═══ PROVIDED ENTRIES

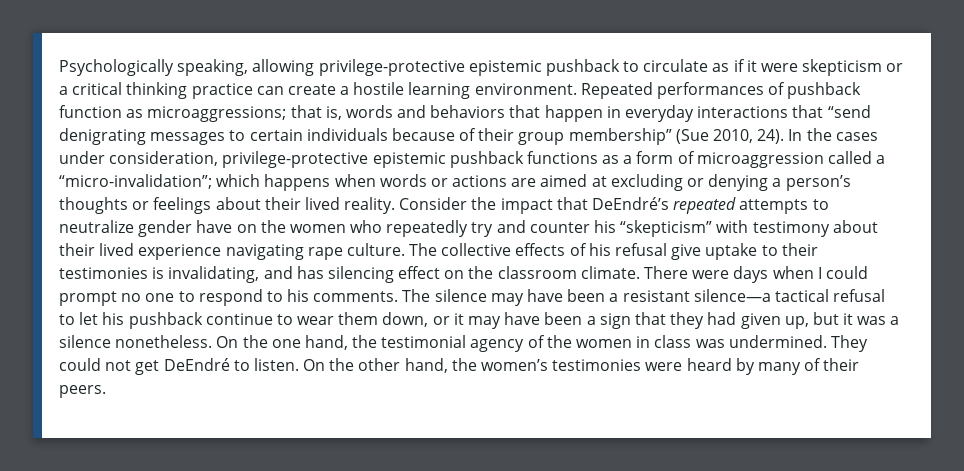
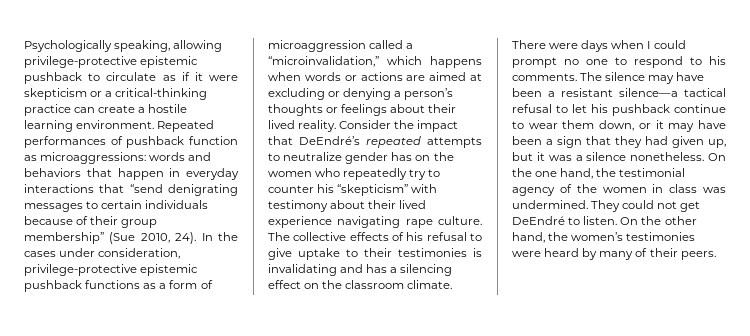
[72,82,188,99] critical thinking -> [115,88,208,100] critical-thinking
[147,105,342,122] microaggressions; that is, -> [40,152,147,164] microaggressions:
[59,174,212,189] “micro-invalidation”; -> [268,56,379,67] “microinvalidation,”
[196,220,233,233] have -> [391,152,413,161] has
[496,220,526,233] and -> [428,169,441,177] to
(668, 249) none -> [470,233,482,241] to
[168,266,260,283] invalidating, -> [268,264,337,276] invalidating
(324, 272) none -> [390,267,398,273] a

══════

■ **WHAT TO WORK ON**
Restate all entries exactly; pictures stay out.

■ **EXERCISE RESPONSE**
[72,82,188,99] critical thinking -> [115,88,208,100] critical-thinking
[147,105,342,122] microaggressions; that is, -> [40,152,147,164] microaggressions:
[59,174,212,189] “micro-invalidation”; -> [268,56,379,67] “microinvalidation,”
[196,220,233,233] have -> [391,152,413,161] has
[496,220,526,233] and -> [428,169,441,177] to
(668, 249) none -> [470,233,482,241] to
[168,266,260,283] invalidating, -> [268,264,337,276] invalidating
(324, 272) none -> [390,267,398,273] a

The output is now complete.